Underpinning Carpenter’s renaissance as a musician has been his collaboration with Cody Carpenter and Daniel Davies. They’ve composed and performed as a trio throughout this entire run, on studio albums, on soundtracks, and onstage. Here, the trio reaches a new level of creative mind meld. Richly rendered worlds are built in the interplay between Davies’s guitar and the dueling synthesizers played by the Carpenters.
“We begin with a theme, a bass line, a pad, something that sounds good and will lead us to the next layer,” John says of the trio’s process. “We then just keep adding on from there. We understand each other’s strengths and weaknesses, how to communicate without words, and the process is easier now than it was in the beginning. We’ve matured.”
John called the first Lost Themes album “a soundtrack for the movies in your mind.” On Alive After Death, those movies are even more vivid. The song titles here are among his most evocative, too. Lead single “Weeping Ghost” thrillingly conjures its title figure in a wash of synthesizer, making the listener’s neck hairs stand on end as the aural specter stalks the halls of a dilapidated mansion. The pulsing “The Dead Walk” makes the zombie apocalypse feel like a rave. The gloomy, atmospheric closing track “Carpathian Darkness” casts shadow on the album with its strikingly effective minimal piano and splashes of twinkling synth. Each of the ten songs is a universe unto itself.
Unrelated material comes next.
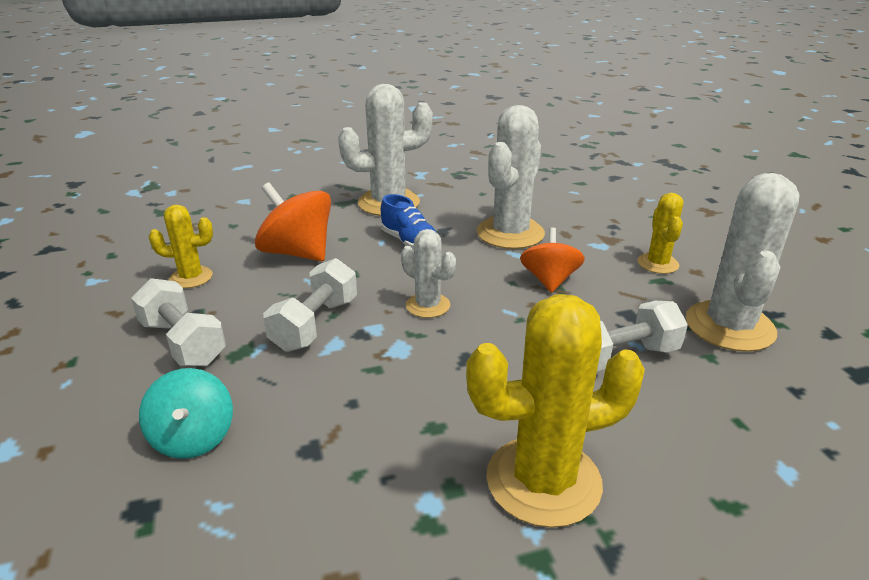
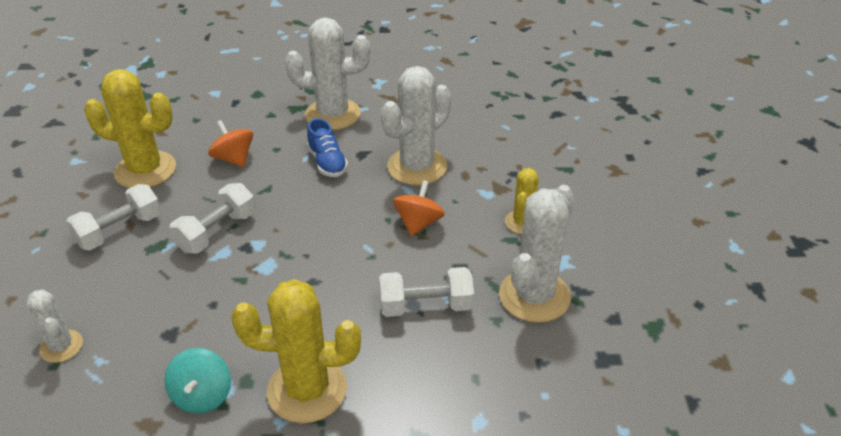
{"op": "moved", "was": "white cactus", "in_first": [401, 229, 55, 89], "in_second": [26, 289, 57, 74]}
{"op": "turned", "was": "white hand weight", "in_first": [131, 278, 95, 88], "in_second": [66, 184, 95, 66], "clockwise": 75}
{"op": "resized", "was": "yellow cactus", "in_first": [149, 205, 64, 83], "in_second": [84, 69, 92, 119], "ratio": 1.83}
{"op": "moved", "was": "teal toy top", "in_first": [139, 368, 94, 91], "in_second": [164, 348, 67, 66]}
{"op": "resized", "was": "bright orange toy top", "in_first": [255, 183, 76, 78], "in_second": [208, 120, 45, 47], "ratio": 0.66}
Whereas the original Lost Themes album came as a pleasant surprise after years of relative silence from Carpenter, the third installment sees him in the midst of a resurgent moment as a cultural force. The 2018 Halloween score gave his music its biggest audience in decades, and the world he releases his new album into is one that has, at long last, given him the credit he deserves as a founding father of modern electronic music.